▶ [Extracted text]:
--- START ---

There is nothing unreal about this oneness, since both the lowliness of the man
and the grandeur of the divinity are in mutual relation. As God is not changed
by showing mercy, neither is humanity devoured by the dignity received. The
activity of each form is what is proper to it in communion with the other: that
is, the Word performs what belongs to the Word, and the flesh accomplishes what
belongs to the flesh. One of these performs brilliant miracles the other
sustains acts of violence. As the Word does not lose its glory which is
equal to that of the Father, so neither does the flesh leave the nature of its
kind behind. We must say this again and again: one and the same is truly Son
of God and truly son of man. God, by the fact that in the beginning was the
Word, and the Word was with God, and the Word was God; man, by the fact that
the Word was made flesh and dwelt among us. God, by the fact that all things
were made through him, and nothing was made without him, man, by the
fact that he was made of a woman, made under the law. The birth of flesh
reveals human nature; birth from a virgin is a proof of divine power. A lowly
cradle manifests the infancy of the child; angels' voices announce the
greatness of the most High. Herod evilly strives to kill one who was like a
human being at the earliest stage the Magi rejoice to adore on bended knee one
who is the Lord of all. And when he came to be baptised by his precursor John,
the Father's voice spoke thunder from heaven, to ensure that he did not go
unnoticed because the divinity was concealed by the veil of flesh: This is my
beloved Son, in whom I am well pleased. Accordingly, the same one whom the
devil craftily tempts as a man, the angels dutifully wait on as God. Hunger,
thirst, weariness, sleep are patently human. But to satisfy five thousand
people with five loaves; to dispense living water to the Samaritan woman, a
drink of which will stop her being thirsty ever again; to walk on the surface
of the sea with feet that do not sink; to rebuke the storm and level the
mounting waves; there can be no doubt these are divine.
So, if I may pass over many instances, it does not belong to the same nature
to weep out of deep-felt pity for a dead friend, and to call him back to life
again at the word of command, once the mound had been removed from the
four-dayold grave; or to hang on the cross and, with day changed into night, to
make the elements tremble; or to be pierced by nails and to open the gates of
paradise for the believing thief. Likewise, it does not belong to the same
nature to say I and the Father are one, and to say The Father is greater than
I. For although there is in the Lord Jesus Christ a single person who is of God
and of man, the insults shared by both have their source in one thing, and the
glory that is shared in another. For it is from us that he gets a humanity
which is less than the Father; it is from the Father that he gets a divinity
which is equal to the Father.
So it is on account of this oneness of the person, which must be understood
in both natures, that we both read that the son of man came down from heaven, when
the Son of God took flesh from the virgin from whom he was born, and again that
the Son of God is said to have been crucified and buried, since he suffered
these things not in the divinity itself whereby the Only-begotten is co-eternal
and consubstantial with the Father, but in the weakness of the human nature.

--- END ---

▶ [Tasks to carry out]:
A. Name every experience that the passage on the two natures calls "patently human."
B. Reproduce the entries in Block 1 line for line, omitting the picture markers.

▶ [Material shown]:
--- START ---

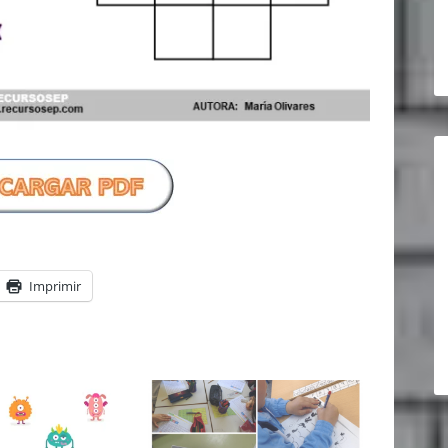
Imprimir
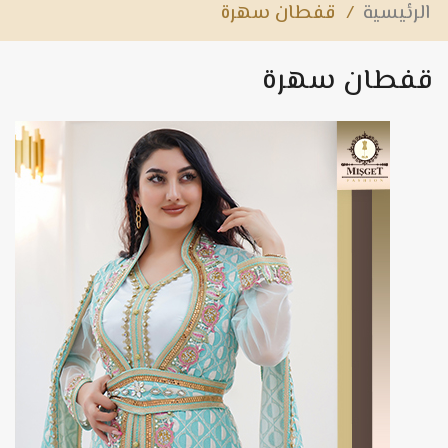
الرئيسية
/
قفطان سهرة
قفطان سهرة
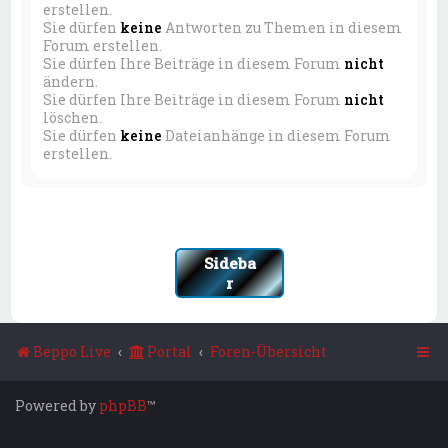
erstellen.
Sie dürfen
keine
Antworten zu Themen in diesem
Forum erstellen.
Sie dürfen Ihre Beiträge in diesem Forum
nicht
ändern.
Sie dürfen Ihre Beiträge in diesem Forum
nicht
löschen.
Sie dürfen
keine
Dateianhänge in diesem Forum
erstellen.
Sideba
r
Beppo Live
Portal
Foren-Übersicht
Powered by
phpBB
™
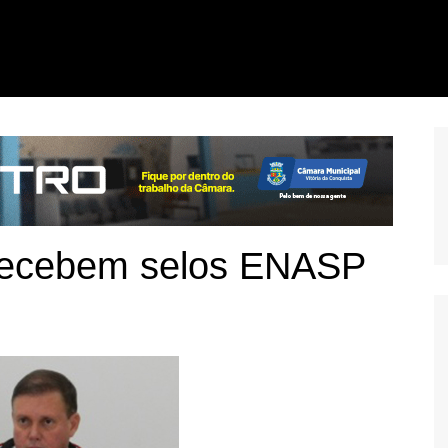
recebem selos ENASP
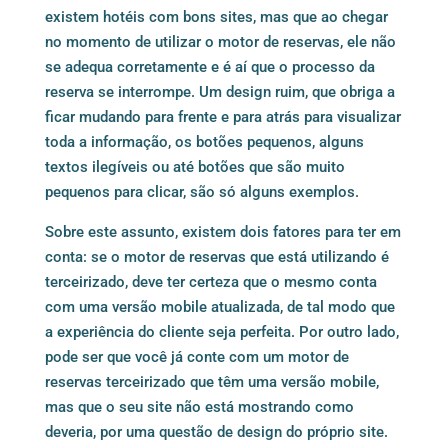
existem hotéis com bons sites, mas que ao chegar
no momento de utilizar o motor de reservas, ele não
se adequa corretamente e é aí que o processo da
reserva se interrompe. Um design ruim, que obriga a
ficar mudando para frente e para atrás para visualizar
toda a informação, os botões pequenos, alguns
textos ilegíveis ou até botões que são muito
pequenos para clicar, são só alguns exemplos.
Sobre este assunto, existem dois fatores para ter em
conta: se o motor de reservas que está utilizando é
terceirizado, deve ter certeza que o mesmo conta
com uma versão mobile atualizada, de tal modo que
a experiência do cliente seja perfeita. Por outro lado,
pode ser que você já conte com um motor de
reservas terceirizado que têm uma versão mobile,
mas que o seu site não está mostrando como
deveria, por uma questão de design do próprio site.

--- END ---

▶ [Responses per task]:
A. Hunger, thirst, weariness, sleep

B.
Imprimir
الرئيسية
/
قفطان سهرة
قفطان سهرة
erstellen.
Sie dürfen
keine
Antworten zu Themen in diesem
Forum erstellen.
Sie dürfen Ihre Beiträge in diesem Forum
nicht
ändern.
Sie dürfen Ihre Beiträge in diesem Forum
nicht
löschen.
Sie dürfen
keine
Dateianhänge in diesem Forum
erstellen.
Sideba
r
Beppo Live
Portal
Foren-Übersicht
Powered by
phpBB
™
recebem selos ENASP
existem hotéis com bons sites, mas que ao chegar
no momento de utilizar o motor de reservas, ele não
se adequa corretamente e é aí que o processo da
reserva se interrompe. Um design ruim, que obriga a
ficar mudando para frente e para atrás para visualizar
toda a informação, os botões pequenos, alguns
textos ilegíveis ou até botões que são muito
pequenos para clicar, são só alguns exemplos.
Sobre este assunto, existem dois fatores para ter em
conta: se o motor de reservas que está utilizando é
terceirizado, deve ter certeza que o mesmo conta
com uma versão mobile atualizada, de tal modo que
a experiência do cliente seja perfeita. Por outro lado,
pode ser que você já conte com um motor de
reservas terceirizado que têm uma versão mobile,
mas que o seu site não está mostrando como
deveria, por uma questão de design do próprio site.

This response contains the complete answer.